By Robb Report Singapore 9 September, 2024

In Best of the Best, we honour the brands and people behind the most covetable products. This year, the Bovet Récital 28 Prowess 1 is bestowed with the prestigious title of “Watch of the Year”

When watchmaker Louis Cottier invented the world-timer complication in 1931, he created a mechanical wonder that allowed a new era of travellers being able to read time everywhere on the planet simultaneously. But until 2024, watchmakers couldn’t figure out how to display differences in daylight saving time (DST). After all, some countries spring forward weeks earlier than others.

This year, Bovet introduced a solution. The Récital 28 Prowess 1 accounts for variations in American Summer Time (AST), European and American Summer Time (EAS) and European Winter Time (EWT) and displays the 24 global time zones in Coordinated Universal Time (UTC). It cracks the DST problem by applying the cities and time zones to 24 rollers that have four positions (UTC, AST, EAS and EWT) read on an additional roller to the left of the world-time indication. To change from one mode to another, you simply press the pusher in the crown.

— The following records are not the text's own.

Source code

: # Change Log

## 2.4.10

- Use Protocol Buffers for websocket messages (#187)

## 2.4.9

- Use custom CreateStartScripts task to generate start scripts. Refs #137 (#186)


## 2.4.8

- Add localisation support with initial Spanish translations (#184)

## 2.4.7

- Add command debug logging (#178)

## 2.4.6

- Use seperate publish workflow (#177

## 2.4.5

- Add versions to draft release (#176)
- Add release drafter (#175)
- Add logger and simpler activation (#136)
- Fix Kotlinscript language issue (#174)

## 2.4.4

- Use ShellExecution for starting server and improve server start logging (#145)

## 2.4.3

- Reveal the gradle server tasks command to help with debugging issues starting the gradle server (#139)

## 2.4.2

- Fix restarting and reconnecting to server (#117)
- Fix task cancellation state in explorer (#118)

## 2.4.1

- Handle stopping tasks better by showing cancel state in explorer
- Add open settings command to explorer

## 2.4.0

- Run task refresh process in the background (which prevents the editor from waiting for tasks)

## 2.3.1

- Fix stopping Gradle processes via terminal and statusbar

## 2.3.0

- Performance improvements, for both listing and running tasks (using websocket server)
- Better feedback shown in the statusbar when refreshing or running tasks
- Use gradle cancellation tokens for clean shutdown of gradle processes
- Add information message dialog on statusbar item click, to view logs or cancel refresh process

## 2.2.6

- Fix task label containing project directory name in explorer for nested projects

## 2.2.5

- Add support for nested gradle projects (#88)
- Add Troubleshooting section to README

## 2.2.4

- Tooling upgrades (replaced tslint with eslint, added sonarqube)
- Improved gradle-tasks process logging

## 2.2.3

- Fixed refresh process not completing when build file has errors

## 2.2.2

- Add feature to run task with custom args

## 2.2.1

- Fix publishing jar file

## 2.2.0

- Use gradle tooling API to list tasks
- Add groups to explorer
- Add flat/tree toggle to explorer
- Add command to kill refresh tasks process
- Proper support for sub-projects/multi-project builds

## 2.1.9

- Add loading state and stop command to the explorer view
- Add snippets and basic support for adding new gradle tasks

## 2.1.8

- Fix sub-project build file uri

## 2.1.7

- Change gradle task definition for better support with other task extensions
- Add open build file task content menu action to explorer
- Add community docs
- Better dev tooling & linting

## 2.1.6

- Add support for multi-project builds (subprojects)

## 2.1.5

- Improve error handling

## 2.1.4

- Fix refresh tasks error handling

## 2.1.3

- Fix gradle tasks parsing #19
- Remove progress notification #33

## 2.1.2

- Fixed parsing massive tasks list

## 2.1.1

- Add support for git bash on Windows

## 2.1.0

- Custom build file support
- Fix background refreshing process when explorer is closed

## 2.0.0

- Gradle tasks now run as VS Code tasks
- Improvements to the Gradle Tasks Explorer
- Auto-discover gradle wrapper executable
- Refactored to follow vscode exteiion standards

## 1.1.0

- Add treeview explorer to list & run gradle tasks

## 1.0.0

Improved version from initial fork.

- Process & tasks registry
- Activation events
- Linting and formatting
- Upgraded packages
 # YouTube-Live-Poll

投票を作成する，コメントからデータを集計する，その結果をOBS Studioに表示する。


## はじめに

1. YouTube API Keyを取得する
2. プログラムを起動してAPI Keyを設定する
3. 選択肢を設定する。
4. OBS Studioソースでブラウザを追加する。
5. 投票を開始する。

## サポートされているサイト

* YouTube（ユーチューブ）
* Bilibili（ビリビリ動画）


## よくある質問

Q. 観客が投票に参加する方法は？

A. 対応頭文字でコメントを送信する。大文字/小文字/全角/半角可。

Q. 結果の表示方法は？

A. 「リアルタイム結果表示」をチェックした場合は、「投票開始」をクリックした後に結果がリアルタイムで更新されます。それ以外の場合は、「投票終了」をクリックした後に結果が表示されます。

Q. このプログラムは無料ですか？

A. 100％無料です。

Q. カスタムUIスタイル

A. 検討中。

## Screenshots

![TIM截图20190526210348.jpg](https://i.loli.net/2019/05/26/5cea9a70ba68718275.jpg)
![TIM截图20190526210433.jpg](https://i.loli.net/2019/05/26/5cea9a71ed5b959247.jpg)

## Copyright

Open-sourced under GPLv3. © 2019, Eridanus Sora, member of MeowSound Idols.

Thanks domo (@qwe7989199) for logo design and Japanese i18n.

Not satisfied with the complexity of a world’s first, Bovet went a step further and threw in a perpetual calendar as well as a flying tourbillon composed of 62 separate parts weighing just 0.35g. Packed into the 46.3mm case is a new movement that achieves a 10-day power reserve. Almost a century after its invention, the world timer can finally solve a portion of international scheduling issues—just in time for discussions about abandoning DST altogether. But if you consider horology an art form, this is certainly a museum-worthy piece.